Start of Block
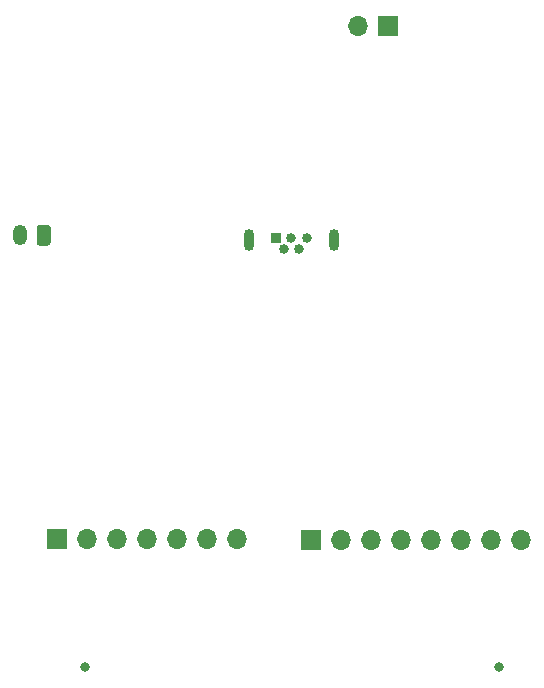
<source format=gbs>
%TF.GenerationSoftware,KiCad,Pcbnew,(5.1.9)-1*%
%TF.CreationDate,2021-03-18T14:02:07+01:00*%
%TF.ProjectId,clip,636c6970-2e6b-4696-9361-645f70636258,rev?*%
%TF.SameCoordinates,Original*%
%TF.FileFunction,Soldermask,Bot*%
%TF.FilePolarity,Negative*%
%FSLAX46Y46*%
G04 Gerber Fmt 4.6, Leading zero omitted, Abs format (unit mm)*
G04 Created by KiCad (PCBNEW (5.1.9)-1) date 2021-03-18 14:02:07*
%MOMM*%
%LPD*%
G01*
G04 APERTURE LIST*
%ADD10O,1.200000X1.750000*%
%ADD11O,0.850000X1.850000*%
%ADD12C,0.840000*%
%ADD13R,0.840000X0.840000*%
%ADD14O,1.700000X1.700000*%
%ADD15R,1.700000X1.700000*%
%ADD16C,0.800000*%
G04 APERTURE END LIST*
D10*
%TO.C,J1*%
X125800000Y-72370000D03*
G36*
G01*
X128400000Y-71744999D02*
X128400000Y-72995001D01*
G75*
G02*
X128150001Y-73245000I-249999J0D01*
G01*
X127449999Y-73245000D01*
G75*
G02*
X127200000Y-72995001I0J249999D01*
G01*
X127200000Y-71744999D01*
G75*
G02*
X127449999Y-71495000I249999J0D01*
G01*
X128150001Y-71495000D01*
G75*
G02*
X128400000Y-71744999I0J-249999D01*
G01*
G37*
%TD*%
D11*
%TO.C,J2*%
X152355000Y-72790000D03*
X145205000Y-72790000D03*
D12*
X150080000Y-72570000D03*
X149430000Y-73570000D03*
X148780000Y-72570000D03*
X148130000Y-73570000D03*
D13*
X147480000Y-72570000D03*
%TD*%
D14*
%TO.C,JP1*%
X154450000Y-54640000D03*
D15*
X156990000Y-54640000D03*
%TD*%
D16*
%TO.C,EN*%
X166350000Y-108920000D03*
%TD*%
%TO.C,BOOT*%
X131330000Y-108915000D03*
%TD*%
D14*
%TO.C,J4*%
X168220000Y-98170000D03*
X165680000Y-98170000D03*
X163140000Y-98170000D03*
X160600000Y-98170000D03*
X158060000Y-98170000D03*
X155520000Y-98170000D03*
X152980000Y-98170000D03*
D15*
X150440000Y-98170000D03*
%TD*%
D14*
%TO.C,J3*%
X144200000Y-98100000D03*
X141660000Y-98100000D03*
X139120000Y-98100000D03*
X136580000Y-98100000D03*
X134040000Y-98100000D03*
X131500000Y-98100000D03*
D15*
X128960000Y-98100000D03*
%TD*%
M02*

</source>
End of Block
Exercise prompt » Copy the material above word for word, images excluded.

Completed exercise »
<source format=gbs>
%TF.GenerationSoftware,KiCad,Pcbnew,(5.1.9)-1*%
%TF.CreationDate,2021-03-18T14:02:07+01:00*%
%TF.ProjectId,clip,636c6970-2e6b-4696-9361-645f70636258,rev?*%
%TF.SameCoordinates,Original*%
%TF.FileFunction,Soldermask,Bot*%
%TF.FilePolarity,Negative*%
%FSLAX46Y46*%
G04 Gerber Fmt 4.6, Leading zero omitted, Abs format (unit mm)*
G04 Created by KiCad (PCBNEW (5.1.9)-1) date 2021-03-18 14:02:07*
%MOMM*%
%LPD*%
G01*
G04 APERTURE LIST*
%ADD10O,1.200000X1.750000*%
%ADD11O,0.850000X1.850000*%
%ADD12C,0.840000*%
%ADD13R,0.840000X0.840000*%
%ADD14O,1.700000X1.700000*%
%ADD15R,1.700000X1.700000*%
%ADD16C,0.800000*%
G04 APERTURE END LIST*
D10*
%TO.C,J1*%
X125800000Y-72370000D03*
G36*
G01*
X128400000Y-71744999D02*
X128400000Y-72995001D01*
G75*
G02*
X128150001Y-73245000I-249999J0D01*
G01*
X127449999Y-73245000D01*
G75*
G02*
X127200000Y-72995001I0J249999D01*
G01*
X127200000Y-71744999D01*
G75*
G02*
X127449999Y-71495000I249999J0D01*
G01*
X128150001Y-71495000D01*
G75*
G02*
X128400000Y-71744999I0J-249999D01*
G01*
G37*
%TD*%
D11*
%TO.C,J2*%
X152355000Y-72790000D03*
X145205000Y-72790000D03*
D12*
X150080000Y-72570000D03*
X149430000Y-73570000D03*
X148780000Y-72570000D03*
X148130000Y-73570000D03*
D13*
X147480000Y-72570000D03*
%TD*%
D14*
%TO.C,JP1*%
X154450000Y-54640000D03*
D15*
X156990000Y-54640000D03*
%TD*%
D16*
%TO.C,EN*%
X166350000Y-108920000D03*
%TD*%
%TO.C,BOOT*%
X131330000Y-108915000D03*
%TD*%
D14*
%TO.C,J4*%
X168220000Y-98170000D03*
X165680000Y-98170000D03*
X163140000Y-98170000D03*
X160600000Y-98170000D03*
X158060000Y-98170000D03*
X155520000Y-98170000D03*
X152980000Y-98170000D03*
D15*
X150440000Y-98170000D03*
%TD*%
D14*
%TO.C,J3*%
X144200000Y-98100000D03*
X141660000Y-98100000D03*
X139120000Y-98100000D03*
X136580000Y-98100000D03*
X134040000Y-98100000D03*
X131500000Y-98100000D03*
D15*
X128960000Y-98100000D03*
%TD*%
M02*

</source>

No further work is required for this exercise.